The US Federal Reserve on Wednesday decided to hold interest rates steady for September, indicating next year may see fewer rate cuts that analysts had earlier anticipated.
Still, amid inflation that remains elevated despite a fairly strong economy, the Fed has signaled there may be another rate hike later this year.
Wednesday decision means the benchmark short-term interest rate will remain at 5.25 percent to 5.5 percent, a 22-year high.
This is only the second time since March 2022 that the Fed meetings have concluded without another rate hike. But oil could be what tips the Fed over the edge.
“Economic data reports continue to show a slowing economy. … If there is one thing that could potentially persuade the Fed to raise rates later this year, it’s oil,” CNN quoted JJ Kinahan, chief executive at IG Group North America, as saying on Wednesday.
Oanda senior market analyst Craig Erlam likewise noted that “At a time when central banks are starting to see the light at the end of the inflation tunnel, $100+ oil will be incredibly unwelcome and unhelpful.
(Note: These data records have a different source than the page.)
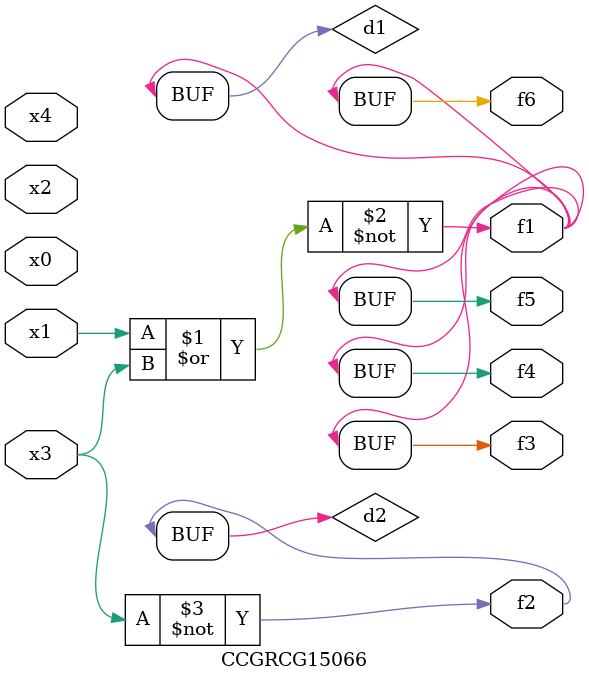
<source format=v>
module CCGRCG15066(
	input x0, x1, x2, x3, x4,
	output f1, f2, f3, f4, f5, f6
);

	wire d1, d2;

	nor (d1, x1, x3);
	not (d2, x3);
	assign f1 = d1;
	assign f2 = d2;
	assign f3 = d1;
	assign f4 = d1;
	assign f5 = d1;
	assign f6 = d1;
endmodule

</source>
I’m not sure there’s much economic sense in tipping the global economy into recession if OPEC+ persevered with these cuts, which makes me question how high the price will go and how sustainable it will be,” as reported by Yahoo Finance.
Oil hit $95 per barrel earlier this week, and predictions of at least $100 oil are gaining momentum among the bull camps.
Last week’s 3.7 percent jump in the US Consumer Price Index (CPI) was largely accounted for by a spike in gasoline prices, with CPI data overall showing a decrease in inflation.
In the UK, as well, analysts are concerned that soaring oil prices could reverse consumer price inflation that has been declining since February this year, with the Bank of English set to decide on interest rates on Thursday.